Economic expansion in China, the world's most populous country, a shortage of mining supply and investor demand for commodities will drive prices higher for a ``number of years, although we of course expect pauses and bumps in the road,'' the bank said. Pension and mutual funds have invested $120 billion to $150 billion in commodities, it said.

Forecasts Raised

Morgan Stanley raised its 2007 forecast for average copper prices by 17 percent to $3.50 a pound and $3.15 a pound for this year, compared with its previous 2006 forecast of $2.98 a pound.

The bank also increased its forecast for nickel prices next year by 30 percent to $10.75 a pound. Iron ore prices may rise 15 percent next year, Morgan Stanley said.

The bank cut its forecasts for coking coal, used to make steel, by 9 percent to $105 a metric ton for the Japanese financial year 2007 and 2008.

Morgan Stanley also reduced its forecast for aluminum by 16 percent to $1.05 a pound in 2007, and forecast a ``modest decline'' in steel prices early next year.

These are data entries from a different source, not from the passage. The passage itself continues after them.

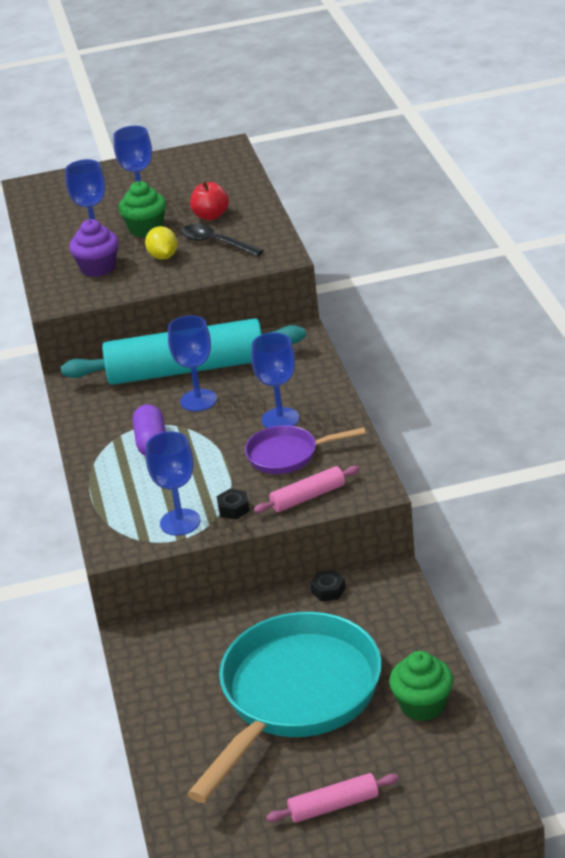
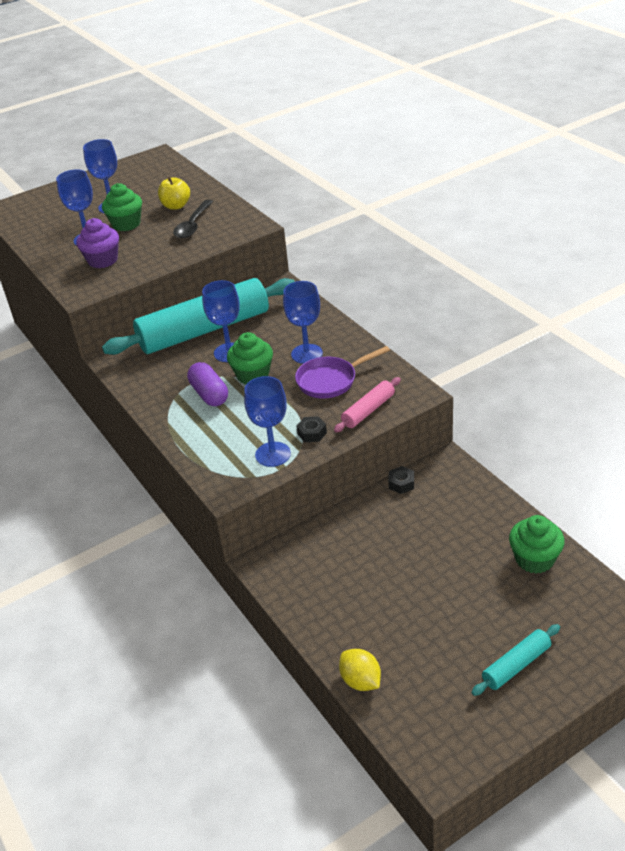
camera: 20 degrees left, 5 degrees up
(163, 256) = (154, 242): yellow lemon -> yellow lemon (360, 681)
(209, 431) = (253, 375): none -> green cupcake
(211, 216) = (176, 206): red apple -> yellow apple
(216, 243) = (193, 225): black spoon -> black spoon turned 90 degrees counterclockwise
(295, 696) = (427, 578): turquoise pan -> none
(333, 806) = (516, 665): pink rolling pin -> turquoise rolling pin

Bielski's views on commodities conflicts with those of Morgan Stanley chief economist Stephen Roach, who said last week that a correction in commodities has only just begun. ``As always, there will be fits and starts and possibly some tradable rebounds along the way. But a China slowdown, in conjunction with a downturn in commodity-intensive U.S. homebuilding activity, will challenge the widely held belief in the commodity supercycle,'' he said in an e-mail response to questions.